Quoted passage START

Implicit and Explicit Reinforcement Learning

IPILT.

As shown in Table 3, we analyzed the IPILT using a repeated-measures ANOVA with Block as a within subject factor and Group (CON, unmedicated, medicated) as a between subject factor. When looking at positivity bias we saw a main effect of Block showing greater bias towards positive response across later blocks. There was no Group or Block x Group interaction. When looking at negative biases on the IPILT-N, we found no Block, Group or Block x Group interaction.

Table 3.

Group differences between Controls, Unmedicated, and Medicated participants.

Task F-Value p-value ηp2 Direction of Findings
BACS Symbol Coding
Group 16.94 <.001 .12 CON > Unmed > Med
Dot Probe Expectancy (DPX)
Group 6.92 .001 .05 CON > Unmed, Med
Letter Number Sequencing (LNS)
Group 5.70 .004 .04 CON > Unmed, Med
Original Running Span (O-Span)
Group 6.43 .002 .05 CON > Unmed > Med
Hopkins Verbal Learning Test (HVLT)
Group 15.61 <.001 .11 CON > Unmed > Med
Jittered Orientation Visual Integration (JOVI)
Jitter Level 12.77 .001 .05
Group 7.35 .001 .06 CON > Med
Jitter x Group .50 .89 .004 --
Implicit Probabilistic Incentive Learning Task Negative (IPILT-N)

Quoted passage END

● What you need to do:
(a) In the reinforcement learning excerpt, what did the main effect of Block on positivity bias show? Answer in one to three sentences.
(b) From the reinforcement learning excerpt, set down the text from "As shown in" up to and including "Block, Group or Block x Group interaction." without changing a word.
(c) List every task named in Table 3 of the reinforcement learning excerpt.

Collected material START

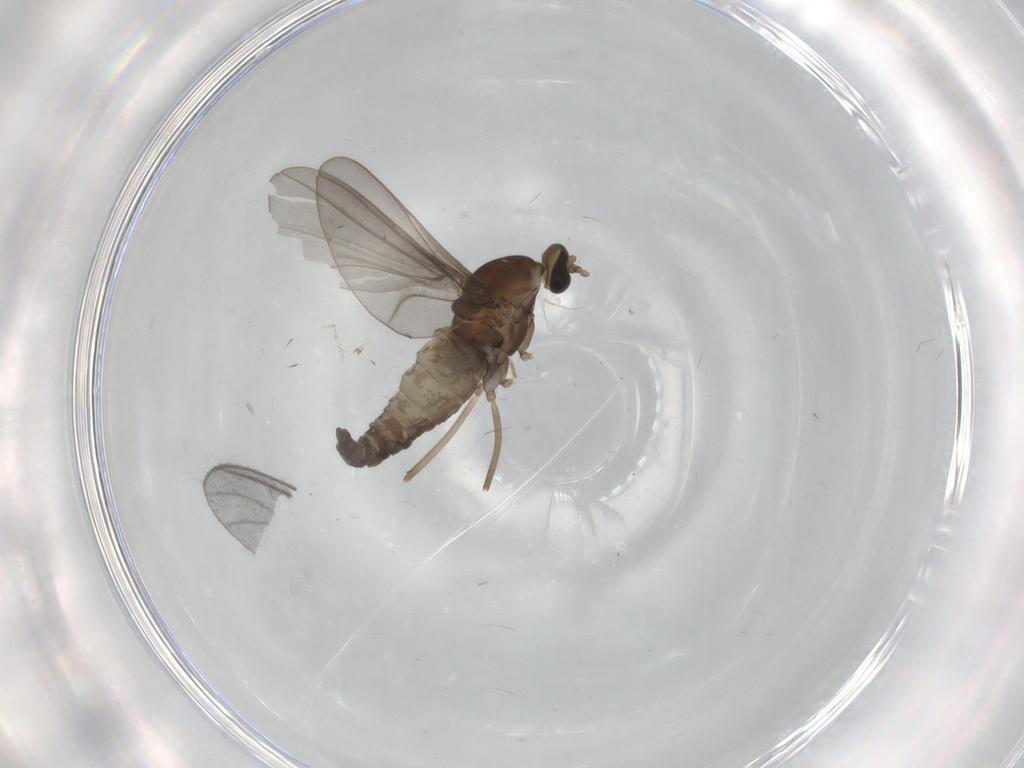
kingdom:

Collected material END

● Exercise results:
(a) The main effect of Block showed that bias toward positive responses was greater in the later blocks of the IPILT.

(b)
As shown in Table 3, we analyzed the IPILT using a repeated-measures ANOVA with Block as a within subject factor and Group (CON, unmedicated, medicated) as a between subject factor. When looking at positivity bias we saw a main effect of Block showing greater bias towards positive response across later blocks. There was no Group or Block x Group interaction. When looking at negative biases on the IPILT-N, we found no Block, Group or Block x Group interaction.

(c)
- BACS Symbol Coding
- Dot Probe Expectancy (DPX)
- Letter Number Sequencing (LNS)
- Original Running Span (O-Span)
- Hopkins Verbal Learning Test (HVLT)
- Jittered Orientation Visual Integration (JOVI)
- Implicit Probabilistic Incentive Learning Task Negative (IPILT-N)